Delhi generates about 12,000 tonnes of waste every day, of which more than half is sent to the landfills at Ghazipur, Okhla in south Delhi, and Bhalswa and Narela-Bawana in outer Delhi.

Ghazipur alone has accumulated about 140 million tonnes of waste, according to the East Delhi Municipal Corporation’s own admission.
Efforts to set up an alternative site at Rani Khera in northwest Delhi and a waste management facility at Ghonda Gujran in the northeast have met with opposition and legal troubles.
Mamgain said plans for localised dump yards and waste processing plants had to be abandoned due to resistance from locals, when he was in the MCD.
Segregation and recycling of waste is only on paper and not in practice, he says, adding that this is the root of the problem.
The idea is to send minimum waste to landfills, Mamgain says, noting that if proper segregation happens at the collection level, construction and demolition debris can be used to make roads, wet waste can be turned into compost and other stuff can be sold with the help of waste-pickers.
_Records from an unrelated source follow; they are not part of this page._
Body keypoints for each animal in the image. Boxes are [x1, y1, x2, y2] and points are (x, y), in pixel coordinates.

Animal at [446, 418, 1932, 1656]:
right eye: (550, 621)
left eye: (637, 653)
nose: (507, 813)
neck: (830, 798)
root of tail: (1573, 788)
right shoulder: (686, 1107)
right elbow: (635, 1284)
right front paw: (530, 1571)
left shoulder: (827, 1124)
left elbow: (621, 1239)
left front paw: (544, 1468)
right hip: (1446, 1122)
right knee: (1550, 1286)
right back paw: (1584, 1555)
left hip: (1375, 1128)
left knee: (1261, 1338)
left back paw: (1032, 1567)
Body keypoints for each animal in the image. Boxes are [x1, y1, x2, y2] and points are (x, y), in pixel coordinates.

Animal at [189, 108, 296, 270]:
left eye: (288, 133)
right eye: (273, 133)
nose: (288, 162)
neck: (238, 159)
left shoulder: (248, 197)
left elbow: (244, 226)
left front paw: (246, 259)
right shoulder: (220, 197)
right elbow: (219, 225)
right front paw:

“There are many alternatives. But if you mix them, everything ends up at the landfills,” Mamgain says.
RoyChowdhury says only a zero landfill policy based on 100 percent waste segregation, minimum dumping of fresh waste, and urgent remediation of legacy waste can address this problem.
Every municipality, she says, has to invest to create infrastructure and systems for this scale of action.
“I don’t know if I shall live long enough to see this gone, but our kids should breathe better air,” says Ahmed with a sigh.